India. Quella di domani sarà l’ultima udienza del processo di Varanasi che sta tenendo tre famiglie col fiato sospeso da 17 mesi: quelle degli imputati, l’albenganese Tomaso Bruno e la torinese Elisabetta Boncompagni, accusati di omicidio, e quella di Francesco Montis, il ragazzo sardo morto nel corso di un viaggio in India insieme ai suoi amici in circostanze che verranno chiarite con una sentenza attesa da troppo tempo.
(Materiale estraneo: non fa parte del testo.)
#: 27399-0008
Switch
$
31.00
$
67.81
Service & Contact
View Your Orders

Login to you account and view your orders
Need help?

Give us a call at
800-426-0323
“Mia moglie sente telefonicamente tutti i giorni i familiari di Elisabetta e quelli di Francesco: questi ultimi non vedono l’ora, come noi, che tutto finisca, e che loro figlio possa riposare in pace – dice Luigi Euro Bruno, papà del ragazzo ingauno – Oggi c’è stata un’udienza con le repliche dell’accusa che si è tenuta nell’ufficio privato del giudice visto che presso il tribunale di Varanasi è in corso l’ennesimo sciopero. Per cui anche per quello di domani, così come per tutti i dibattimenti in aula che si sono tenuti in questi 17 mesi, dobbiamo usare il condizionale: dunque sì, dovrebbe tenersi in mattinata. Poi il giudice avrà una decina di giorni per la sentenza”.
“Stiamo aspettando indicazioni dai nostri avvocati per capire quando sarebbe meglio partire per l’India – dice Bruno – Siamo ovviamente in ansia. Posso però dire che, se fossi uno spettatore esterno, senza le paure che inevitabilmente attanagliano chi vede la vita dei propri cari in qualche modo a rischio, direi che il risultato finale sia scontato. I nostri legali di Nuova Delhi hanno fatto un lavoro eccellente: hanno smontato senza ombra di dubbio un’accusa che non sta in piedi, hanno posto l’accento su un’assenza di prove quasi imbarazzante e su un movente che non esiste. L’ipotesi di uno strangolamento per motivi passionali e di uno strano triangolo amoroso è a dir poco ridicola e non vi è uno straccio di elemento a favore di questo quadro fantasioso. Come sta Tomaso? E’ calmo, come chi sa di avere ragione e aspetta solamente che venga posta la parola ‘fine’ ad un incubo che lo perseguita da troppo tempo”.